Calice e scarpette
A tu per tu con don Marco Pozza, sacerdote giovane e creativo con il pallino della maratona.
«Scarpe da ginnastica?». «Sì, grazie!», sembra recitare l’immagine di don Marco, dentro la prima impressione di un fugace incontro. Un look casual e moderno, che metterebbe a dura prova anche gli scienziati sociali più arguti, impegnati nello svelare la vera identità di questo giovane sacerdote, nato a Calvene, un piccolo paese dell’alto vicentino, trentadue anni fa. Sotto una immaginaria stola da prete, eccole apparire nel loro sgargiante splendore, sono loro: le scarpe da ginnastica! Oggetto prezioso, banale, semplice ed elegante che ci permette di viaggiare e solcare il sentiero di un percorso che corre lungo il cammino della vita.
Don Marco, al quarto anno di dottorato in teologia fondamentale presso l’università Gregoriana di Roma, di corse se ne intende, visto il suo amore per lo sport, che lo ha portato prima a essere un abile ciclista negli anni del seminario e ora un promettente e insolito maratoneta.
«Nel 2008, il giorno prima della maratona di Roma – afferma don Marco, all’epoca dei fatti cappellano della prima sezione del carcere Regina Coeli – sono stato chiamato a sostituire un vescovo che doveva celebrare la messa con tutti i partecipanti alla manifestazione. Mentre svolgevo la liturgia, di fronte a me vedevo facce sorridenti, felici e realizzate, a dire la verità anche un po’ paffutelle. Ne sono rimasto colpito. Dopo qualche giorno, libero dall’impegno dello studio, mi sono legato le scarpe e sono andato a correre. Sono tornato a casa dopo parecchio tempo accorgendomi che avevo coperto quasi 21 km, la distanza della mezza maratona».

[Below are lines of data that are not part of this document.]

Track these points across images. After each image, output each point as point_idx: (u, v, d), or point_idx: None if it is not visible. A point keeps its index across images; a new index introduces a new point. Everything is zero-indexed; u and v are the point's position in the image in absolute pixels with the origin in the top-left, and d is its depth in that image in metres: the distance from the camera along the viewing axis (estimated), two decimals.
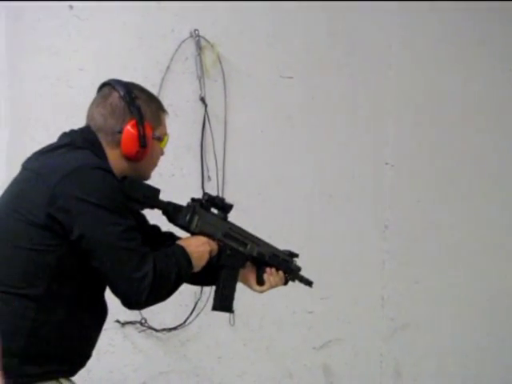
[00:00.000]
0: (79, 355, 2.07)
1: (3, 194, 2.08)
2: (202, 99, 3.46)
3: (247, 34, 3.60)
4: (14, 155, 2.97)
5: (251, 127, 3.64)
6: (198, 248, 2.15)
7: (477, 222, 4.24)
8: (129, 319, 3.35)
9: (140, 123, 2.05)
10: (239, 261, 2.30)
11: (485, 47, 4.21)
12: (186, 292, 3.42)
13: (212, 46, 3.47)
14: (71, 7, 3.19)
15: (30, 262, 1.92)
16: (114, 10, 3.28)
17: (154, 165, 2.21)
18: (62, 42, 3.19)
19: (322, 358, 3.92)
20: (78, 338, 2.02)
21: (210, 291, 3.46)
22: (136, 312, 3.33)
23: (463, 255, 4.21)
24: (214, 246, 2.21)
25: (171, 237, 2.34)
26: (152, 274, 1.92)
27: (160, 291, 1.99)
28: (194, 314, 3.47)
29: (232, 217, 3.47)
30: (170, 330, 3.46)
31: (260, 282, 2.39)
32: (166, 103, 3.21)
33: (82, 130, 2.10)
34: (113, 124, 2.06)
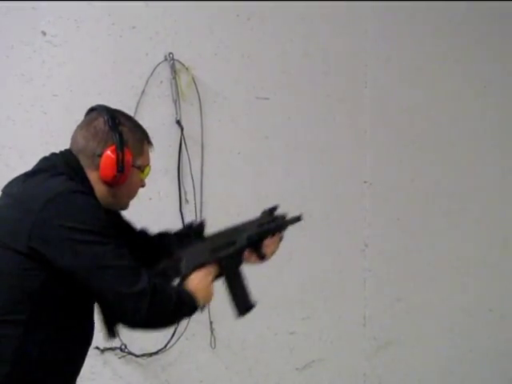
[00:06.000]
0: (64, 382, 2.06)
1: None
2: (178, 122, 3.45)
3: (222, 56, 3.60)
4: None
5: (228, 149, 3.64)
6: (200, 283, 2.15)
7: (456, 239, 4.24)
8: (108, 345, 3.31)
9: (119, 148, 2.05)
10: (237, 260, 2.32)
11: (459, 64, 4.24)
12: None
13: (187, 68, 3.47)
14: (44, 33, 3.18)
15: (14, 288, 1.90)
16: (87, 35, 3.28)
17: (133, 194, 2.20)
18: (36, 69, 3.18)
19: (306, 378, 3.90)
20: (62, 364, 2.00)
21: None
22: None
23: (444, 272, 4.21)
24: (212, 269, 2.22)
25: (161, 237, 2.39)
26: (149, 288, 1.92)
27: (160, 307, 1.96)
28: (175, 338, 3.43)
29: None
30: (150, 355, 3.43)
31: (261, 256, 2.40)
32: None
33: (62, 154, 2.09)
34: (94, 147, 2.06)
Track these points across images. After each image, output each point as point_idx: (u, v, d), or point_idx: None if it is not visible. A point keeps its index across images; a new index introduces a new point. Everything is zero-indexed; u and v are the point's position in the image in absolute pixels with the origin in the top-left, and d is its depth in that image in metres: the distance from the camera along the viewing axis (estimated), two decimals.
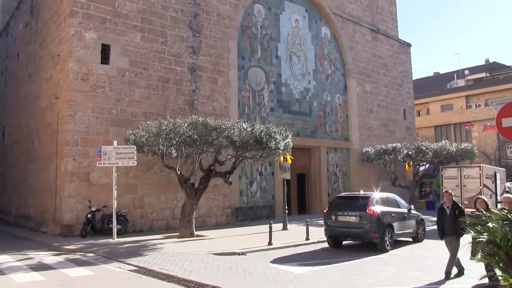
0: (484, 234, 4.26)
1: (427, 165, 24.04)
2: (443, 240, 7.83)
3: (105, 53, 13.65)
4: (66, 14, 13.47)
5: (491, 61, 48.46)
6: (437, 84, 46.92)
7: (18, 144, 18.27)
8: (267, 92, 18.41)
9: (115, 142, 12.02)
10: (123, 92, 13.85)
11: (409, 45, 27.59)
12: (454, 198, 8.47)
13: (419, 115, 40.74)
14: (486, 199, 7.46)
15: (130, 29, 14.24)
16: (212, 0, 16.65)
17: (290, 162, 14.45)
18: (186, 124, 11.57)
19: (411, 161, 21.22)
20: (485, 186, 17.34)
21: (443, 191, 11.84)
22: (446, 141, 23.96)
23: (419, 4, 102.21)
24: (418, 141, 24.98)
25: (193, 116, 12.48)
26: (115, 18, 13.95)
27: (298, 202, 20.37)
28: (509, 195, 7.16)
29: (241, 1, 17.62)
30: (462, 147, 22.80)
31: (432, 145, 22.47)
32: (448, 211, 7.86)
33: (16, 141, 18.55)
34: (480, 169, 17.59)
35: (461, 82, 45.06)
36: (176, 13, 15.43)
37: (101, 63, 13.52)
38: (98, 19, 13.58)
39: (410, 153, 21.25)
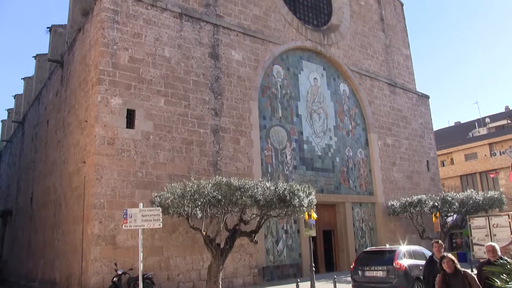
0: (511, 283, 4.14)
1: (454, 216, 23.52)
2: None
3: (130, 118, 14.10)
4: (94, 82, 14.09)
5: (511, 107, 48.27)
6: (459, 134, 46.68)
7: (45, 208, 18.61)
8: (289, 150, 18.60)
9: (140, 205, 12.12)
10: (148, 155, 14.17)
11: (427, 97, 27.78)
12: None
13: (443, 166, 40.26)
14: (454, 258, 6.47)
15: (154, 94, 14.76)
16: (232, 63, 17.28)
17: (315, 219, 14.34)
18: (210, 185, 11.68)
19: (438, 212, 20.80)
20: None
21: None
22: (472, 190, 23.51)
23: (435, 56, 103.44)
24: (443, 192, 24.56)
25: (217, 176, 12.61)
26: (140, 84, 14.52)
27: (325, 259, 19.96)
28: (490, 243, 6.63)
29: (260, 63, 18.23)
30: (489, 195, 22.29)
31: (458, 195, 22.07)
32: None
33: (44, 205, 18.91)
34: (509, 218, 17.05)
35: (483, 130, 44.77)
36: (198, 77, 16.00)
37: (127, 127, 13.93)
38: (124, 85, 14.15)
39: (436, 204, 20.88)
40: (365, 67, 23.54)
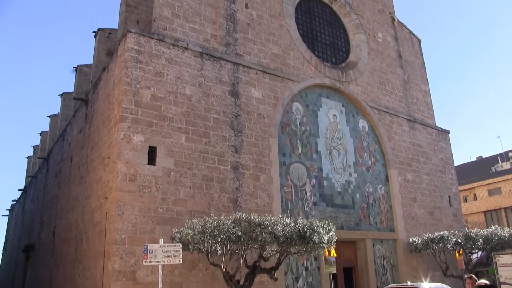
0: None
1: (479, 253, 22.92)
2: None
3: (151, 155, 14.36)
4: (117, 120, 14.47)
5: None
6: (481, 169, 46.03)
7: (67, 243, 18.82)
8: (309, 186, 18.61)
9: (161, 241, 12.22)
10: (169, 191, 14.34)
11: (447, 132, 27.63)
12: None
13: (466, 201, 39.58)
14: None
15: (175, 131, 15.06)
16: (252, 101, 17.59)
17: (335, 255, 14.20)
18: (230, 221, 11.75)
19: (461, 249, 20.33)
20: None
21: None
22: (497, 226, 22.97)
23: (455, 91, 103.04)
24: (466, 228, 24.05)
25: (237, 213, 12.68)
26: (161, 121, 14.85)
27: None
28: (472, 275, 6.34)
29: (279, 101, 18.51)
30: None
31: (482, 231, 21.58)
32: None
33: (65, 240, 19.13)
34: None
35: (506, 165, 44.08)
36: (218, 115, 16.31)
37: (148, 164, 14.18)
38: (146, 123, 14.50)
39: (459, 240, 20.42)
40: (384, 103, 23.65)
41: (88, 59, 24.48)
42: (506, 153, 45.46)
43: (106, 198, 14.35)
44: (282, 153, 18.09)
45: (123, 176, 13.63)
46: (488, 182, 39.40)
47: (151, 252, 11.90)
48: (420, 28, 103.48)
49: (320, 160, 19.45)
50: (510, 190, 37.37)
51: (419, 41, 28.86)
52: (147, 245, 12.03)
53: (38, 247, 26.17)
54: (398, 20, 27.25)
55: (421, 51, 28.65)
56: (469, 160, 52.46)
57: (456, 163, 28.83)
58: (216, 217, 12.25)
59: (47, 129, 31.63)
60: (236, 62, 17.49)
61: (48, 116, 31.32)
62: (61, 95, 27.74)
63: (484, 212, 38.22)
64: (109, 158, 14.73)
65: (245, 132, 16.96)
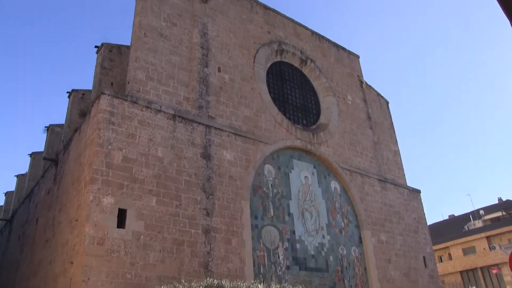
0: None
1: None
2: None
3: (121, 217, 14.02)
4: (87, 181, 14.20)
5: (504, 199, 48.61)
6: (454, 227, 46.47)
7: None
8: (281, 250, 18.33)
9: None
10: (138, 255, 13.90)
11: (418, 191, 27.98)
12: None
13: (441, 261, 39.52)
14: None
15: (146, 194, 14.83)
16: (224, 163, 17.59)
17: None
18: (201, 287, 11.39)
19: None
20: None
21: None
22: (474, 287, 22.85)
23: (424, 151, 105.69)
24: None
25: (208, 279, 12.31)
26: (132, 183, 14.64)
27: None
28: None
29: (251, 163, 18.56)
30: None
31: None
32: None
33: None
34: None
35: (478, 223, 44.63)
36: (190, 177, 16.20)
37: (117, 227, 13.79)
38: (116, 185, 14.26)
39: None
40: (355, 164, 23.97)
41: (61, 119, 24.34)
42: (477, 211, 46.14)
43: (72, 262, 13.80)
44: (254, 215, 17.92)
45: (90, 239, 13.19)
46: (462, 241, 39.57)
47: None
48: (387, 89, 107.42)
49: (292, 223, 19.31)
50: (484, 249, 37.53)
51: (387, 102, 29.82)
52: None
53: None
54: (366, 82, 28.25)
55: (389, 112, 29.54)
56: (442, 219, 53.02)
57: (429, 222, 29.07)
58: (186, 283, 11.85)
59: (13, 189, 30.78)
60: (208, 125, 17.64)
61: (15, 176, 30.61)
62: (30, 155, 27.27)
63: (461, 272, 38.10)
64: (77, 220, 14.31)
65: (217, 194, 16.82)
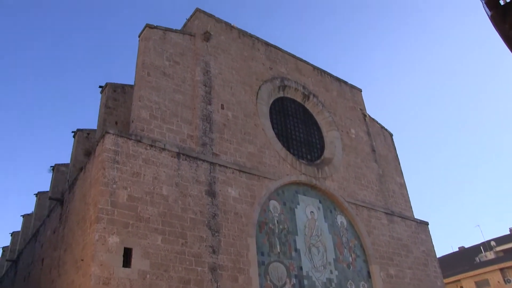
0: None
1: None
2: None
3: (127, 257, 13.93)
4: (92, 220, 14.19)
5: None
6: (465, 259, 45.59)
7: None
8: (289, 286, 18.02)
9: None
10: None
11: (426, 223, 27.67)
12: None
13: None
14: None
15: (151, 232, 14.78)
16: (229, 200, 17.58)
17: None
18: None
19: None
20: None
21: None
22: None
23: (431, 182, 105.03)
24: None
25: None
26: (137, 222, 14.62)
27: None
28: None
29: (256, 199, 18.53)
30: None
31: None
32: None
33: None
34: None
35: (490, 255, 43.73)
36: (195, 215, 16.16)
37: (123, 266, 13.68)
38: (121, 224, 14.24)
39: None
40: (361, 198, 23.85)
41: (66, 159, 24.56)
42: (489, 242, 45.40)
43: None
44: (261, 252, 17.76)
45: (96, 279, 13.08)
46: (474, 274, 38.68)
47: None
48: (391, 122, 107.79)
49: (299, 258, 19.08)
50: (499, 282, 36.63)
51: (391, 135, 29.89)
52: None
53: None
54: (369, 115, 28.42)
55: (393, 144, 29.56)
56: (451, 251, 52.18)
57: (438, 255, 28.64)
58: None
59: (19, 229, 30.73)
60: (212, 162, 17.72)
61: (21, 216, 30.61)
62: (36, 194, 27.36)
63: None
64: (82, 260, 14.23)
65: (223, 232, 16.74)
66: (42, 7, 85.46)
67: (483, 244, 45.85)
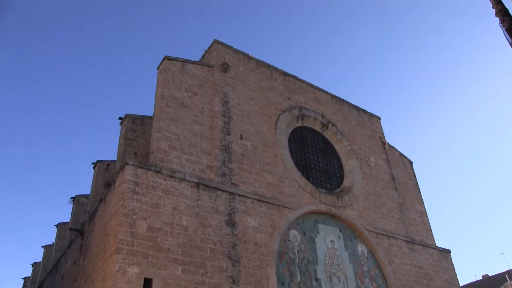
0: None
1: None
2: None
3: (147, 287, 13.94)
4: (112, 251, 14.26)
5: None
6: None
7: None
8: None
9: None
10: None
11: (448, 251, 27.12)
12: None
13: None
14: None
15: (171, 263, 14.78)
16: (249, 230, 17.53)
17: None
18: None
19: None
20: None
21: None
22: None
23: (453, 209, 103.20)
24: None
25: None
26: (157, 253, 14.64)
27: None
28: None
29: (276, 229, 18.44)
30: None
31: None
32: None
33: None
34: None
35: None
36: (215, 245, 16.14)
37: None
38: (141, 254, 14.28)
39: None
40: (381, 226, 23.55)
41: (86, 190, 24.84)
42: None
43: None
44: (281, 282, 17.56)
45: None
46: None
47: None
48: (410, 149, 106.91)
49: None
50: None
51: (411, 162, 29.62)
52: None
53: None
54: (388, 143, 28.27)
55: (413, 172, 29.25)
56: (475, 279, 50.80)
57: (462, 283, 27.89)
58: None
59: (40, 260, 30.92)
60: (232, 192, 17.76)
61: (42, 247, 30.83)
62: (57, 225, 27.62)
63: None
64: None
65: (243, 262, 16.64)
66: (61, 38, 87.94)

Così l’impeto e la creatività di questo giovane e rampante presbitero figlio del Duemila non ha esitato un attimo a “usare” l’emozione dello sport per vivere e predicare la fede in Dio: «Perché dentro lo sport trovi in fondo lo stesso linguaggio della fede! Parole come fatica, metodo, passione, fantasia sono tutti sostantivi che, se vengono proclamati sul campo d’atletica, molto probabilmente trasformeranno qualche ragazzo in un campione. Usando lo stesso linguaggio durante l’ora di catechismo, forse un bambino crescerà tendendo alla santità».
Lo sport quindi diventa metafora e predisposizione per vivere la realtà essendo pionieri del proprio futuro. Una “ricetta” che porta a interpretare la vita come una lunga corsa che conduce alla meta, alla realizzazione, che i cristiani definiscono con il termine “eternità”, costruita giorno dopo giorno, il più delle volte con piccoli grandi gesti. «Cercare di vivere in questo modo è un po’ come correre una maratona: allo scoccare dello start, l’attimo racchiuso in ogni centimetro percorso diventa un mezzo che ti conduce verso l’arrivo. Tra la partenza e il traguardo, c’è un enorme lavoro interiore fatto di fatica e sudore, dove la sfida più dura è con l’avversario che è dentro di noi. Imparare a gestirsi dominando l’istinto, nella corsa così come lungo i chilometri della vita, diventa quindi fondamentale perché l’ombra della sconfitta è sempre in agguato».
Facile distinguere, tra le note di questa “musica sportiva” la vivace creatività offerta dalla fede e dal cristianesimo, due fiori che oggi più che mai, secondo don Marco, hanno una continua sete di rinnovamento, in modo particolare tra le giovani generazioni. «L’obiettivo del mio essere prete è quello di mettermi in gioco dentro due cattedrali: lo sport e la scuola, cercando i ragazzi lì dove abitano, magari parlando il loro stesso linguaggio».
Una creatività insolita e controcorrente quella di don Marco, che si è concretizzata nel suo ultimo romanzo dal titolo Penultima lucertola a destra (Marietti Scuola), che narra la vicenda fantastica di Luca, giovane ragazzo cresciuto con il sogno di diventare un campione dello sport, che incappa in un crimine che lo porta a vivere la dura realtà del carcere per poi riscattarsi. Il titolo è un accattivante richiamo ai giovani d’oggi, che «come le lucertole stanno disinteressati e placidi a guardare il sole, aspettando in quella apparentemente disattenzione un insetto, un messaggio, un educatore, un ideale che accenda dentro di loro un guizzo per farli diventare protagonisti della loro vita».
Ma quello di don Marco è anche uno struggente invito a non arrendersi mai di fronte alle difficoltà, ripartendo all’occorrenza dalla sconfitta, arma segreta dei vincitori, per sognare la conquista di nuove mete.